## REQUISITOS DO EXERCÍCIO
Copie, sem qualquer alteração, o trecho do texto sobre a Exposição do Mundo Português que começa em "Passada a porta" e vai até "Portugal até 1940.", inclusive.

## TEXTO DE LEITURA
——————

A única coisa que correu mal foi a réplica do galeão da carreira da Índia do século XVII ter-se afundado poucos minutos após largar do estaleiro de Aveiro, mas voltou ao seu estado natural e fez as maravilhas dos visitantes que nele entraram. Uma embarcação que rivalizava com os grandes eventos públicos nas ruas de Lisboa, como o de um elefante que desfilou pelas ruas da capital.

No entanto, nada ultrapassou o sucesso que o modo de vida das populações africanas provocou nos visitantes. Tudo contado e mostrado de um modo que hoje causaria uma polémica nacional que impediria a sua inauguração: era as cubatas onde viviam, como transformavam os cereais, os utensílios para trabalhar e as roupas com que se vestiam... ou despiam, pois o maior impacto - e sucesso da Exposição do Mundo Português - esteve no Guia Oficial da Secção Colonial, onde duas mulheres naturais das colónias faziam parte do cenário idílico com que se imaginavam aqueles povos e só cobriam parte do corpo. Os seios africanos correram o país, quanto mais não fosse nos postais que reproduziam este pormenor de um setor da exposição.

À entrada do edifício principal estava a frase que antecipava o espetáculo que estes milhões de portugueses foram ver: "Nós demos ao velho mundo novos mundos". Ao lado da porta principal por onde a 23 de junho de 1940 entraram as individualidades do regime num desfile das melhores vestes, uniformes e medalhas, bem como dos melhores automóveis que existiam nessa Lisboa de então, estava uma janela manuelina, entre colunatas pré-fabricadas para durarem até ao início de dezembro, que condizia com esse dizer pró-descobertas e afirmação dos valores de então.

Era um tempo em que o mapa da Europa servia para distribuir as colónias - ainda não eram províncias ultramarinas - num design geográfico em que se sobrepunha o imenso Portugal desde o Minho até Timor, uma imagem que se conhecia de ver desde os bancos da escola nos mapas que decoravam as salas de aula, mas que ao penetrar por essa porta se compreendia o que era o império português.

Esse era o grande objetivo da Exposição do Mundo Português, que coincidia com dois importantes momentos da História nacional e a própria afirmação do regime do Estado Novo, que se pretendia consolidar em tempos críticos do pós-Guerra Civil aqui mesmo ao lado e do medo que o segundo grande conflito mundial que já tinha começado gerava em todos os europeus: os 800 anos da fundação de Portugal e os 300 da Restauração da Independência.

Passada a porta principal esquecia-se a II Guerra Mundial, a pobreza social e o fraco desenvolvimento económico do país, e surgiam as glórias do passado que começaram a afirmar-se com a aventura do Infante D. Henrique pelos "mundos novos", inteligentemente espalhados por uma vastidão de galerias, stands, praças e avenidas, onde se mostrava o Portugal até 1940.

Só 58 anos depois os portugueses veriam uma coisa assim, quando em 1998 foi inaugurada a Expo"98, uma segunda mundivisão do país. Que, tal como a Exposição do Mundo Português, lavou a alma aos portugueses e lhes permitiu o novo fôlego civilizacional que ainda impulsiona o país. Mas em 1940, a gigantesca mostra do império na região de Belém era a confirmação popular da primeira globalização que os navegadores portugueses tinham realizado e que o regime valorizava a nível histórico de forma a estruturar uma mentalidade nova e positiva após o desastre da Primeira República ao fixar os protagonistas-heróis que deveriam marcar presença no dia a dia do longo consulado de Salazar.

——————

## DADOS FORNECIDOS

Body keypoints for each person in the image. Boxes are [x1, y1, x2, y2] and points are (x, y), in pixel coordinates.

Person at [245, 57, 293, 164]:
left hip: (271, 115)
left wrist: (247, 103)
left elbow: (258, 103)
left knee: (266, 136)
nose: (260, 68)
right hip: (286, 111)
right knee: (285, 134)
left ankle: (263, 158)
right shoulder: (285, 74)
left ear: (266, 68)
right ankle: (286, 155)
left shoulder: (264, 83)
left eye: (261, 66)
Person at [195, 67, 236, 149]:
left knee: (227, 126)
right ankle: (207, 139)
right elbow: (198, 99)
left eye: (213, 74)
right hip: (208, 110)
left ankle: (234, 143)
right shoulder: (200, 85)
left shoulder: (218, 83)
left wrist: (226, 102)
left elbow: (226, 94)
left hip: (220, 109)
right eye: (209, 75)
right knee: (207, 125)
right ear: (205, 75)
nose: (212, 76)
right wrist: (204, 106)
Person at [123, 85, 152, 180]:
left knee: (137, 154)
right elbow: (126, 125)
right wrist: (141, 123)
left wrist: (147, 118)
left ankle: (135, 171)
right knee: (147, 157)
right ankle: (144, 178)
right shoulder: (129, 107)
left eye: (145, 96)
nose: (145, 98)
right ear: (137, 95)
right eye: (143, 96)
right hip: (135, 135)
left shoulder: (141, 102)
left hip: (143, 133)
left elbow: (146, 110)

——————

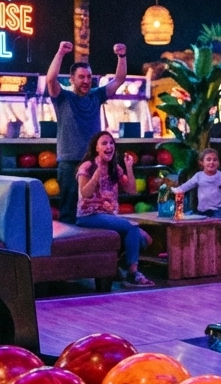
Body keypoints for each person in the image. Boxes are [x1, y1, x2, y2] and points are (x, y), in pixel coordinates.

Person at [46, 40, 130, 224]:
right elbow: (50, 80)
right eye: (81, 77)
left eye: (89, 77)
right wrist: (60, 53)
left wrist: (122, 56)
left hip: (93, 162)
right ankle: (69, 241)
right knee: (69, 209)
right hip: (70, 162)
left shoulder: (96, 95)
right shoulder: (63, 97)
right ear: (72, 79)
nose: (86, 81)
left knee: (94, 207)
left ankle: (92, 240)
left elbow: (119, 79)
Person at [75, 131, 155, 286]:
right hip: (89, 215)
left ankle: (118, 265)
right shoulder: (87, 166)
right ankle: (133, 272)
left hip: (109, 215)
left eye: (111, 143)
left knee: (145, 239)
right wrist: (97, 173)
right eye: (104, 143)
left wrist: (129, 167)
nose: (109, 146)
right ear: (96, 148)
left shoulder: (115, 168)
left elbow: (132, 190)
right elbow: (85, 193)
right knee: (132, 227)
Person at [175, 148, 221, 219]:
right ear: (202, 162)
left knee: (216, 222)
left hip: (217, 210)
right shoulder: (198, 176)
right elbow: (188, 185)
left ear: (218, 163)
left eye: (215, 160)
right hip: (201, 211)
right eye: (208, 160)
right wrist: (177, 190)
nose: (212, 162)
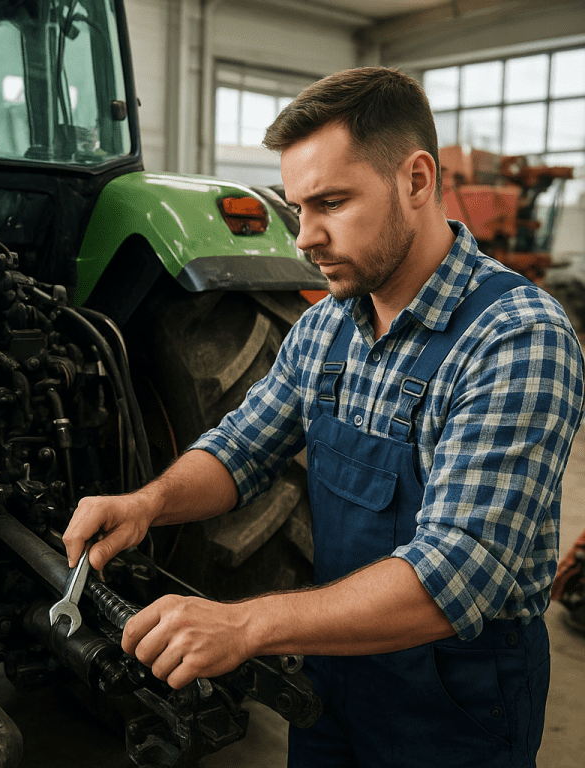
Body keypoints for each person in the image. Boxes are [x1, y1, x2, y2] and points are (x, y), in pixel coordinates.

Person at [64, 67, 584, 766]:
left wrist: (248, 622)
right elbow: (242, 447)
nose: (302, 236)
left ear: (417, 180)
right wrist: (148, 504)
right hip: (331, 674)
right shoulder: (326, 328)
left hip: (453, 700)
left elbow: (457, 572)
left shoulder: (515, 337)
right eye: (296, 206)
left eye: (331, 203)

——————

## RESOLUÇÃO ESCRITA
Passada a porta principal esquecia-se a II Guerra Mundial, a pobreza social e o fraco desenvolvimento económico do país, e surgiam as glórias do passado que começaram a afirmar-se com a aventura do Infante D. Henrique pelos "mundos novos", inteligentemente espalhados por uma vastidão de galerias, stands, praças e avenidas, onde se mostrava o Portugal até 1940.